Conservative libertarians had been hoping that No 10 would remove some of the more restrictive elements of the legislation as it passed through parliament, with Johnson’s policy chief, Munira Mirza, the main focus of such hopes. With her departure, they fear a poorly thought-through bill that few of its champions really understand will pass without challenge.

The long tenure of many clauses of the bill is revealing. It has passed through multiple prime ministers, home secretaries and culture secretaries for a good reason: the civil service, especially those within the Home Office, want to introduce clearer regulations online. The British security establishment has long wanted tech companies to take more action against encryption, which damages the ability of spy agencies to do bulk data collection and analysis. Legislation helps to provide leverage for that kind of co-operation, even if it does not itself directly allow the access they would like.
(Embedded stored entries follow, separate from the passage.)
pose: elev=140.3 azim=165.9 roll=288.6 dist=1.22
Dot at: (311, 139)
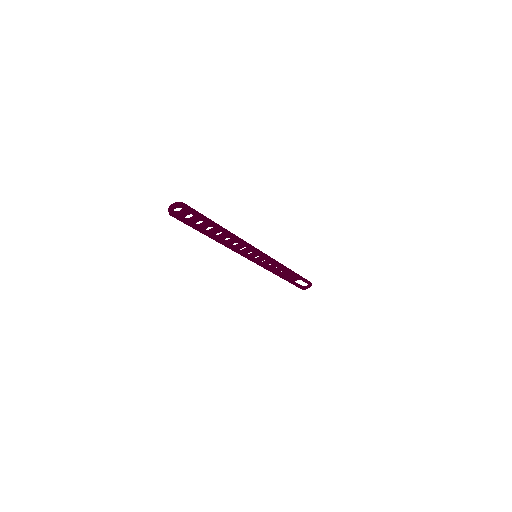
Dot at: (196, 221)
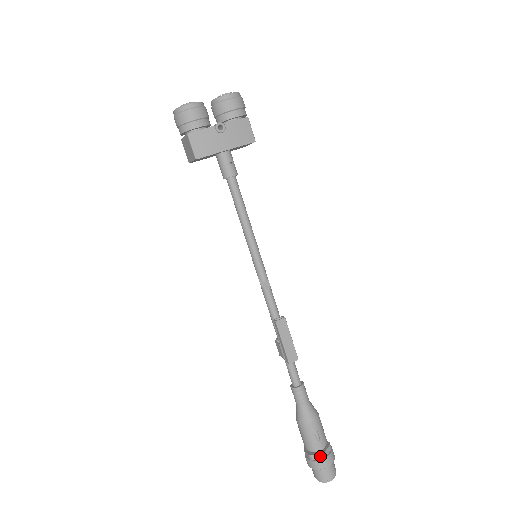
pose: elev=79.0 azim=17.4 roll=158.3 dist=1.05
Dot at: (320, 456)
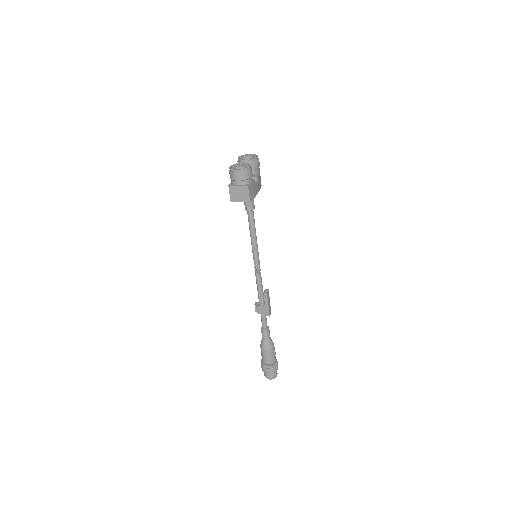
Dot at: (276, 364)
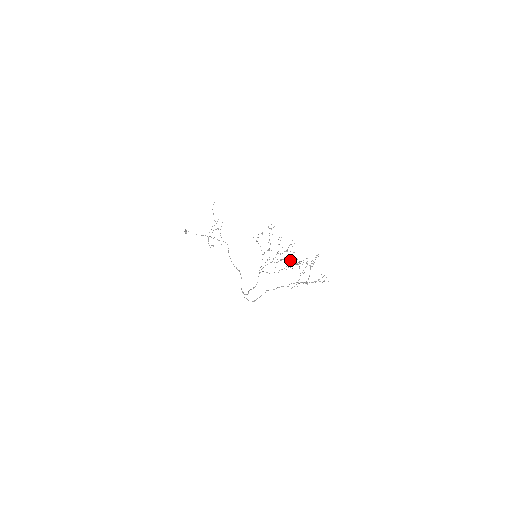
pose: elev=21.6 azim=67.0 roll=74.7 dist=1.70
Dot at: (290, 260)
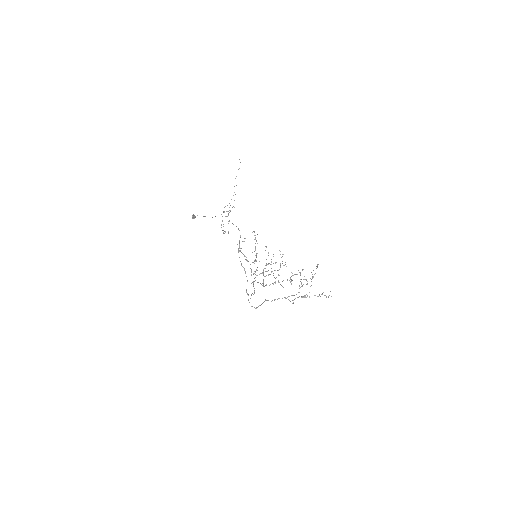
Dot at: occluded
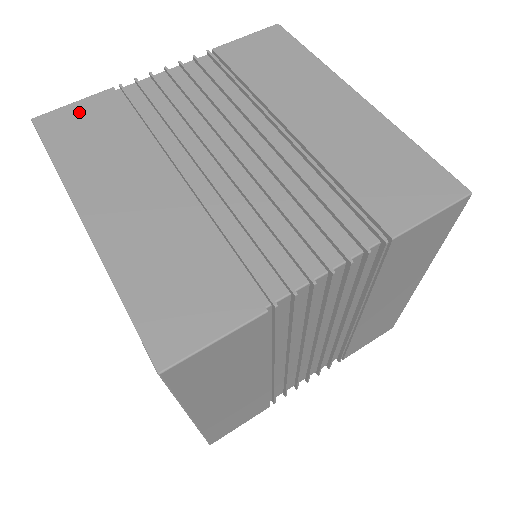
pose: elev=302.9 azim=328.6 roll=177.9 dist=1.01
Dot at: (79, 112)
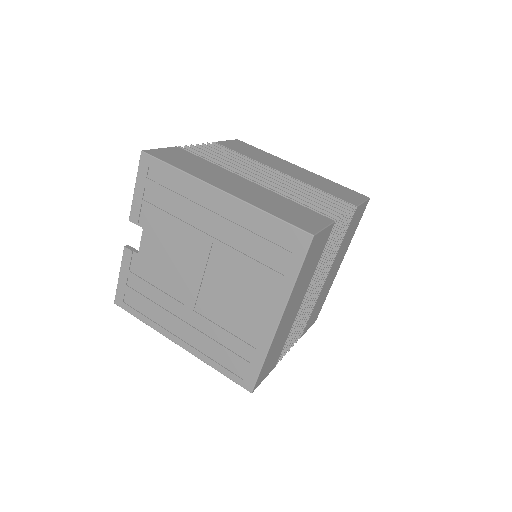
Dot at: (169, 152)
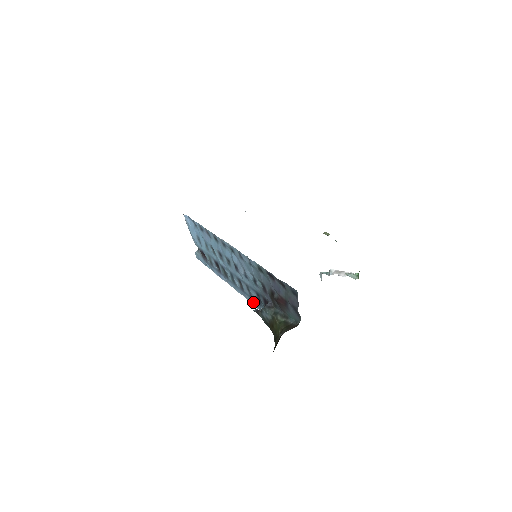
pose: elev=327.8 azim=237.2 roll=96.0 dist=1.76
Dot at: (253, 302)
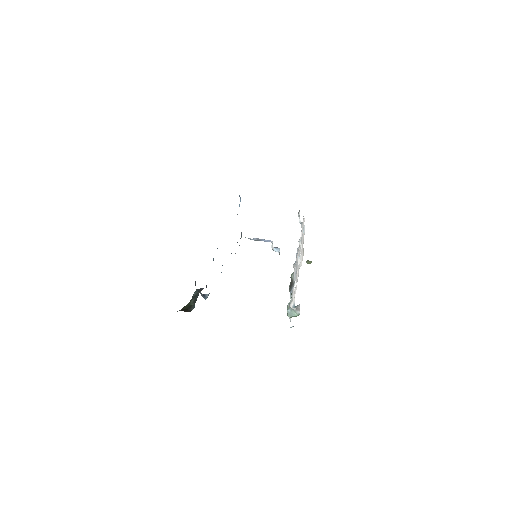
Dot at: occluded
Even outspoken critics of Big Tech are sceptical of the legislation in its current form. The Facebook whistleblower Frances Haugen wasn’t an advocate when she gave evidence to parliament and scrutiny committees made multiple recommendations to curb overreach — all of which seem to have been ignored and superseded.

Trying to unilaterally take the lead on fixing the global internet risks being something of a fool’s errand. The wiser solution probably lies in not trying to do everything at once. The Online Safety Bill attempts to fix the internet in one fell swoop, which should be seen as just as ridiculous as trying to fix the offline world with one piece of legislation.

Rather than trying to do everything all at once, and then struggling to deal with the fallout, we might find more success trying to fix one problem at a time. Otherwise, Dorries and Patel could find themselves passing a law that goes against all of their natural political instincts.